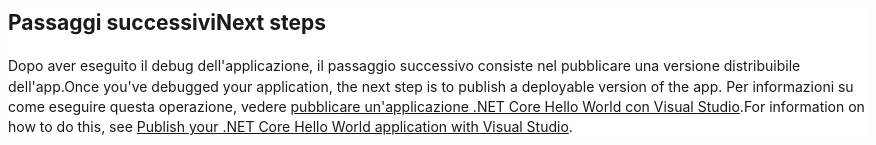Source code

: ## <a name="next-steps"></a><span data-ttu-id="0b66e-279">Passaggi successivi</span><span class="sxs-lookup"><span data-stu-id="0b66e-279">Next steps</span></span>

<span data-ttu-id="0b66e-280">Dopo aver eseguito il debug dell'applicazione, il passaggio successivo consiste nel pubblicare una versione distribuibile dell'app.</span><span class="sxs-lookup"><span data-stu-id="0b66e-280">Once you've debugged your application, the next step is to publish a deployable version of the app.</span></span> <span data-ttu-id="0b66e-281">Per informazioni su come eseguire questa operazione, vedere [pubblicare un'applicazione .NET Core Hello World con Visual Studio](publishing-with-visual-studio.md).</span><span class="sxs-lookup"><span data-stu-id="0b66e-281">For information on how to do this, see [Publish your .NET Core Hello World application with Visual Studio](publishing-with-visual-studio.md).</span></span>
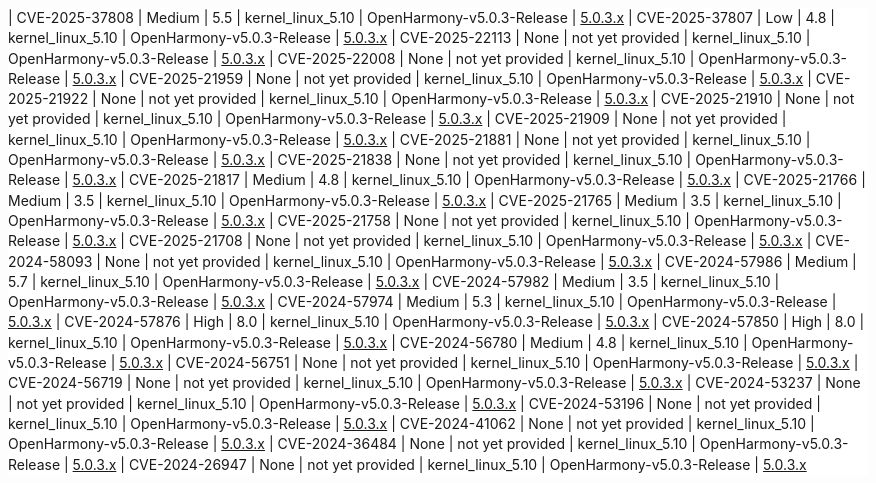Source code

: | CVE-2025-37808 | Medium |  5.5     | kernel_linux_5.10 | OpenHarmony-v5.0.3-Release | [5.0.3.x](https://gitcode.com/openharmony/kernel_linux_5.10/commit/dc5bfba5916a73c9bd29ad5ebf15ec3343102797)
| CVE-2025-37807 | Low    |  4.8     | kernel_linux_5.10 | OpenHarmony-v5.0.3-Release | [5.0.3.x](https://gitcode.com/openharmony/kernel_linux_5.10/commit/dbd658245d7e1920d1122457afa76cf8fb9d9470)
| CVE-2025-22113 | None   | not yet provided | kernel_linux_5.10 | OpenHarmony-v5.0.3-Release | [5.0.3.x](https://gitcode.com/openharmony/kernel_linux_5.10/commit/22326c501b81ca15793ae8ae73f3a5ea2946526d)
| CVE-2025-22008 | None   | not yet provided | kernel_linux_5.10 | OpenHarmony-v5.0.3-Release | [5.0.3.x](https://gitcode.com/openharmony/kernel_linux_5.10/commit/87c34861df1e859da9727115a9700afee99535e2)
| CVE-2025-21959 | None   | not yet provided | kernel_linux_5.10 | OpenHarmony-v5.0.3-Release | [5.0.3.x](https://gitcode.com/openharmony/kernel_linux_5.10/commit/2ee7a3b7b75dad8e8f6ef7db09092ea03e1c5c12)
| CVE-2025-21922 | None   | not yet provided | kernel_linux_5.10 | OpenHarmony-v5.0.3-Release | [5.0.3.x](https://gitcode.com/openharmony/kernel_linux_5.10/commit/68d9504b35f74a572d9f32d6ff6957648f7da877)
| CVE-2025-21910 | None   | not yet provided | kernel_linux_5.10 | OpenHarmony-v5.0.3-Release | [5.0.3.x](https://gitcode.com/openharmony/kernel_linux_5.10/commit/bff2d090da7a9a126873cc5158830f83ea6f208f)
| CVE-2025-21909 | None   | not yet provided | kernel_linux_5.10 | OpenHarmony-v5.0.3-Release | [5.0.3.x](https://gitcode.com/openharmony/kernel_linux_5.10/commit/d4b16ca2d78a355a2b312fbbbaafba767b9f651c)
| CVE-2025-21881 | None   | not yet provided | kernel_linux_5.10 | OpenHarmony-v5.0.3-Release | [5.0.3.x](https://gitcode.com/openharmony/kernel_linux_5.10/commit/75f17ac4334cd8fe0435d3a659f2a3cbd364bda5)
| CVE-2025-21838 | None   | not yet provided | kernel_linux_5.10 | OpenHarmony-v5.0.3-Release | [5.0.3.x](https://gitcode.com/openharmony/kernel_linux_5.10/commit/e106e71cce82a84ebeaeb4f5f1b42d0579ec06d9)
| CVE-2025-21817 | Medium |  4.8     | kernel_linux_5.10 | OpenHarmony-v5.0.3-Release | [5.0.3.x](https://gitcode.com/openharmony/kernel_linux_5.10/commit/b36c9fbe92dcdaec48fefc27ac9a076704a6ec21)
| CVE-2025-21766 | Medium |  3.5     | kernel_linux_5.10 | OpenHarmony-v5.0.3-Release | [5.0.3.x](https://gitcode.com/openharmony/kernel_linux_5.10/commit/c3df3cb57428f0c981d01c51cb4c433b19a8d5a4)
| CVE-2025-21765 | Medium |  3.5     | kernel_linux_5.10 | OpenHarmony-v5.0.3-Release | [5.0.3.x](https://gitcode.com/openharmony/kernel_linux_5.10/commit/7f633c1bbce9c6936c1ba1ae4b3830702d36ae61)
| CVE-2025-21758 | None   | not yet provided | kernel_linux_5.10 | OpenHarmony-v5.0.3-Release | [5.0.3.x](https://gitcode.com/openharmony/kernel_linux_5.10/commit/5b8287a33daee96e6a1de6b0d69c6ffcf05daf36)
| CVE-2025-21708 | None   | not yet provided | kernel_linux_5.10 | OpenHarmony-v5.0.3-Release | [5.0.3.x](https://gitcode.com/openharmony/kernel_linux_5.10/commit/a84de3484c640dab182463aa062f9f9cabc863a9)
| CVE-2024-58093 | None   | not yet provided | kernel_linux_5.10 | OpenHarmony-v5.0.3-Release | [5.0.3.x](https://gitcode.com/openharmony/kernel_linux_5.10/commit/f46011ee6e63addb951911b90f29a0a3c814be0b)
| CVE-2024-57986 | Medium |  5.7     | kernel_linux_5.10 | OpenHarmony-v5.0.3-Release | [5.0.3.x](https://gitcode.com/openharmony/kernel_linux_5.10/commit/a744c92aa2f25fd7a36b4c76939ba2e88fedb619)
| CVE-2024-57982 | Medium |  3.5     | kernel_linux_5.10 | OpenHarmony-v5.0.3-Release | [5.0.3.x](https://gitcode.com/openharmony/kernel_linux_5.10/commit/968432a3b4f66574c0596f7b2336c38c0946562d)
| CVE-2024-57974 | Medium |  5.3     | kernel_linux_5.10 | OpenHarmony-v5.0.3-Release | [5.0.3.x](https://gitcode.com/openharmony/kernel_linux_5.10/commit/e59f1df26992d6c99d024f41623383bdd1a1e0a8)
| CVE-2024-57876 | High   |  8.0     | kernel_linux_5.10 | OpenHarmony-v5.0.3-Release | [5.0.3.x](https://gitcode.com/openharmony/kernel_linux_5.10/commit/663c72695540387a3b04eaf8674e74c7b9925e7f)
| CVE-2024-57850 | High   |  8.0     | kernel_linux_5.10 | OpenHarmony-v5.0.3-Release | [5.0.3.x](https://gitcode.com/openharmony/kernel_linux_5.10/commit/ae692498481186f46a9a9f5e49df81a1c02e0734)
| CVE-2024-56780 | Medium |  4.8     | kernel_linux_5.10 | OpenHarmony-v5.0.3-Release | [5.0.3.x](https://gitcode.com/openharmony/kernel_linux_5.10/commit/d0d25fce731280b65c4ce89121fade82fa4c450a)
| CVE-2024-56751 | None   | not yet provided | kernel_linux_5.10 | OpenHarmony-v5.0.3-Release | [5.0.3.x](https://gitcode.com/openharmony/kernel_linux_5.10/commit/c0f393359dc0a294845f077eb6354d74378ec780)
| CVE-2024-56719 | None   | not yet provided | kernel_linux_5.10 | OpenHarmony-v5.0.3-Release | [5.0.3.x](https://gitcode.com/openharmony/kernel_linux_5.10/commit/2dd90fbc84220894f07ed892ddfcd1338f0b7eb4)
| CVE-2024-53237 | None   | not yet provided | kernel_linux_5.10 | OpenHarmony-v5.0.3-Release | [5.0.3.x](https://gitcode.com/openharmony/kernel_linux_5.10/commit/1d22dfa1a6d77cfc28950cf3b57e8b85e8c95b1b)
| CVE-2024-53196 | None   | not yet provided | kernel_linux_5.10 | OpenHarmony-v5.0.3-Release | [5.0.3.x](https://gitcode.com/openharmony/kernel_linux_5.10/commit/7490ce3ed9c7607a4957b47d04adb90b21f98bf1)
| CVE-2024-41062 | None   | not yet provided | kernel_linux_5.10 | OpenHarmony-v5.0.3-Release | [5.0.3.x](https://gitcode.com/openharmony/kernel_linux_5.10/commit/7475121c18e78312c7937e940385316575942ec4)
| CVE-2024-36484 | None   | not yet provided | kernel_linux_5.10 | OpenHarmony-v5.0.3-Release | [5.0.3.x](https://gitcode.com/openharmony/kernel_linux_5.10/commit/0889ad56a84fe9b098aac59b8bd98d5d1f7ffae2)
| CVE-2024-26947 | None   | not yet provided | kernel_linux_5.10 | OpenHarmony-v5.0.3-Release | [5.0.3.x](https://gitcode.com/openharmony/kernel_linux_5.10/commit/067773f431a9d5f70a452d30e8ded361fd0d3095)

++++++++++++++++++++

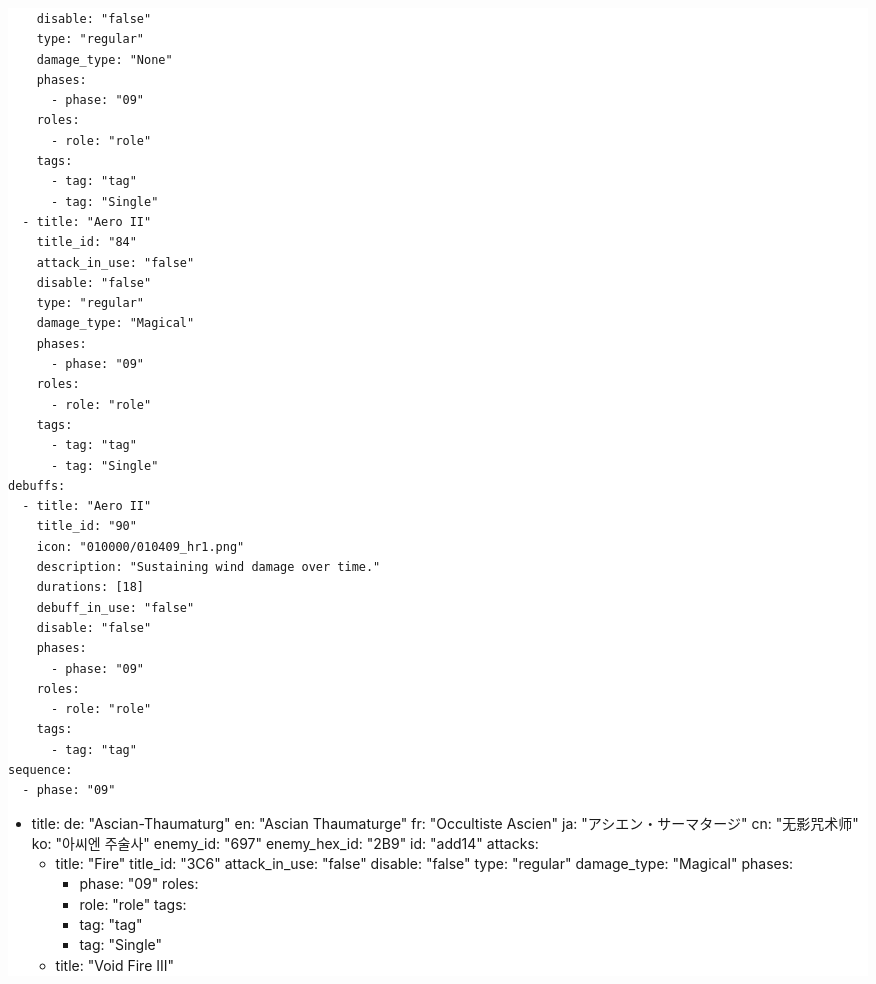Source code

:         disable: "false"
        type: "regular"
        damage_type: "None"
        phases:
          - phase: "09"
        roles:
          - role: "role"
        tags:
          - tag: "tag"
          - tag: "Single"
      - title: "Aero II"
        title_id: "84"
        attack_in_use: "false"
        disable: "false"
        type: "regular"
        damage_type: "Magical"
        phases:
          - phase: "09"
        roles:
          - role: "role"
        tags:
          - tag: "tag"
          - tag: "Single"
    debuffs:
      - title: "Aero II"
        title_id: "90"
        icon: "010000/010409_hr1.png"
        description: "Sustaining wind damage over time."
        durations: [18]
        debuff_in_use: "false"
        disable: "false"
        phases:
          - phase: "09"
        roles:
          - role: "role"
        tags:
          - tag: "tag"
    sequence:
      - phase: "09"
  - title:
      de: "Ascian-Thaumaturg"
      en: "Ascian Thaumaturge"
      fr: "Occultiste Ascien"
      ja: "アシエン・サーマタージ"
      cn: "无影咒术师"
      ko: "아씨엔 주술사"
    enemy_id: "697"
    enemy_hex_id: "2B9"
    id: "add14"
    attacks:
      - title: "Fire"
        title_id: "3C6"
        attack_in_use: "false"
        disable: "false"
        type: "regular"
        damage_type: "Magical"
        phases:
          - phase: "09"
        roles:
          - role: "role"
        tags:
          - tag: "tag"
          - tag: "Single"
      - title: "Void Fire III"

++++++++++++++++++++

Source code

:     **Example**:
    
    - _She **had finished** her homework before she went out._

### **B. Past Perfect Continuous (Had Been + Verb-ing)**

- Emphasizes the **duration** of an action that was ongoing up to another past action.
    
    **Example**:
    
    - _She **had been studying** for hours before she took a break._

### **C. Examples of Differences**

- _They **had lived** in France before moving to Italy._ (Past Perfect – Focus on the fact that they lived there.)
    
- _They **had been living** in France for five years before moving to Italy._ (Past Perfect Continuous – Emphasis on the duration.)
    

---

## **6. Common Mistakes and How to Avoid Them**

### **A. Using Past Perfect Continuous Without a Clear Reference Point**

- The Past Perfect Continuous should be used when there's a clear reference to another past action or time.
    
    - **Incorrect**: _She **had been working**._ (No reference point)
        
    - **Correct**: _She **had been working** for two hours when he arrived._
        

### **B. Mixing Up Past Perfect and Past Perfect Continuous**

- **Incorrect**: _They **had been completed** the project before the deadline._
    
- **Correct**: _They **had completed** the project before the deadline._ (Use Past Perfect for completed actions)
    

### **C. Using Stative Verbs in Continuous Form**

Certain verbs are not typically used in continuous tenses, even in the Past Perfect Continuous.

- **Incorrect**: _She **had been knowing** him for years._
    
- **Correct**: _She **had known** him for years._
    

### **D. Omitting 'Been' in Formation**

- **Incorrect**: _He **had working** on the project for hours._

++++++++++++++++++++

→ TO-DO ITEM
Can you rewrite the lines starting at the one containing "- The Past Perfect" and ending at the one containing "- **Incorrect**: _He" as a numbered list, with the blank lines left out?

→ REPLY
1. - The Past Perfect Continuous should be used when there's a clear reference to another past action or time.
2.     - **Incorrect**: _She **had been working**._ (No reference point)
3.     - **Correct**: _She **had been working** for two hours when he arrived._
4. ### **B. Mixing Up Past Perfect and Past Perfect Continuous**
5. - **Incorrect**: _They **had been completed** the project before the deadline._
6. - **Correct**: _They **had completed** the project before the deadline._ (Use Past Perfect for completed actions)
7. ### **C. Using Stative Verbs in Continuous Form**
8. Certain verbs are not typically used in continuous tenses, even in the Past Perfect Continuous.
9. - **Incorrect**: _She **had been knowing** him for years._
10. - **Correct**: _She **had known** him for years._
11. ### **D. Omitting 'Been' in Formation**
12. - **Incorrect**: _He **had working** on the project for hours._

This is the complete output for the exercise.